Non, pour de l'inquiétude légitime, c'est du côté de Vegas qu'il faut se pencher.

C'est que, traditionnellement et pour des motifs pas toujours faciles à expliquer, les paris en matière de football professionnel américain faits sur les Giants et les Jets de New York ont tendance à être substantiellement plus importants que sur les autres clubs. Peut-être parce qu'il y a beaucoup de New-Yorkais, peut-être parce que les New-Yorkais ont plus d'argent à perdre, peut-être parce que le démon du jeu court dans la cité qui ne dort jamais, toujours est-il que c'est comme ça.

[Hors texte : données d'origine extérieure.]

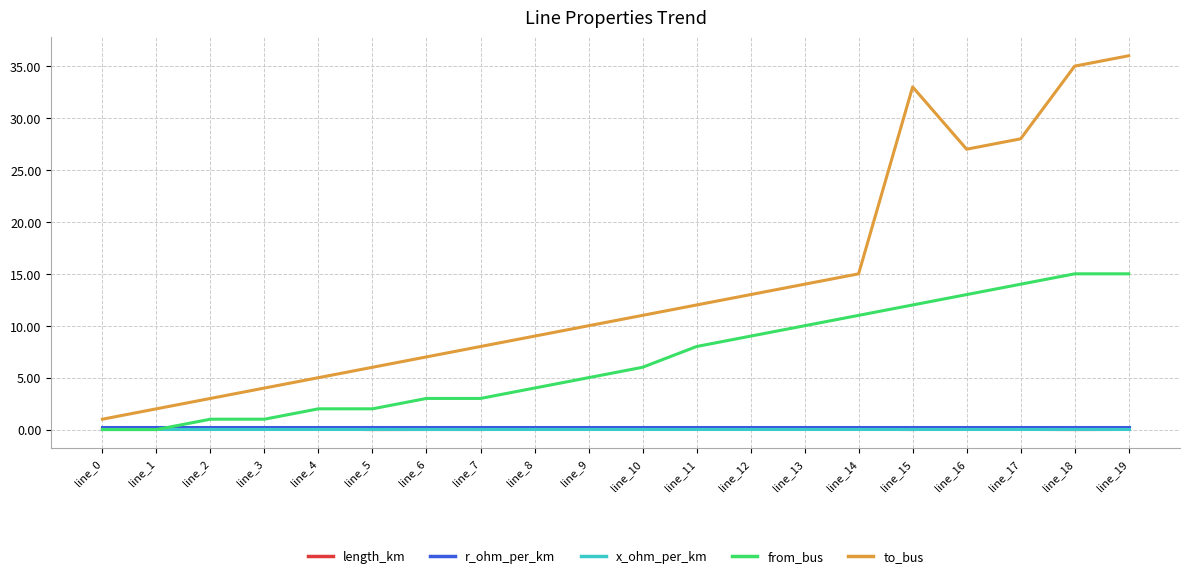

How many lines are shown in the chart?

5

Or les Giants, qui seront très là dimanche prochain, ont connu une saison en dents de scie qui a vu leur cote fluctuer au fil des semaines. En début de campagne, Vegas offrait 30 contre 1 pour un triomphe des hommes de Tom Coughlin au Super Bowl. Quand l'équipe est tombée à 6-6, on a offert 100 contre 1. La cote a ensuite chuté avant de remonter à 50 contre 1 après une défaite contre les misérables Redskins lors du 15e week-end.

Mais les déconvenues des Giants n'ont pas refroidi les ardeurs des parieurs, qui ont continué de croire en eux et ont cru bon de profiter de cotes extrêmement favorables.

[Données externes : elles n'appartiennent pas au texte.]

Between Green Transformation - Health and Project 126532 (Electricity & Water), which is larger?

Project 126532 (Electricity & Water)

Bref, en un mot comme en mille, Vegas prendra fort fort pour les Patriots.

Mais un oracle n'est pas d'accord. Il s'agit de Princess, une chamelle du zoo Popcorn Park au New Jersey. En sélectionnant l'un des deux biscuits graham (dont elle raffole) que lui tend le directeur du jardin, John Bergman, elle détermine l'équipe qui va gagner, ce qu'elle a réussi à faire lors de cinq des six derniers Super Bowls, y compris celui de 2008 alors que les Giants avaient surpris les Patriots.

Et cette semaine, elle a encore choisi les Giants. Tremble, ville du péché.

***

Dans la catégorie «Comment désarçonner un journaliste en donnant à laisser sous-entendre à demi-mots à peine couverts qu'il vient de poser une question idiote», chose qui ne se produit malheureusement pas assez souvent, on retrouve aujourd'hui Scott Wood, un attaquant de basketball du Wolfpack de l'Université North Carolina State. Jeudi, NC State a perdu 74-55 face à North Carolina, une équipe qu'elle n'a pas vaincue depuis 2007, soit bien avant l'arrivée de Wood, qui est réputé pour son franc-parler.

Journaliste: À quel point est-il frustrant de n'avoir jamais battu North Carolina?

Scott Wood: Je ne sais pas... Votre femme vous a-t-elle déjà trompé?

(Silence de quatre longues secondes.)

Scott Wood: C'est probablement frustrant à ce point.

Le reporter d'enquête sur le terrain n'a pas posé d'autre question.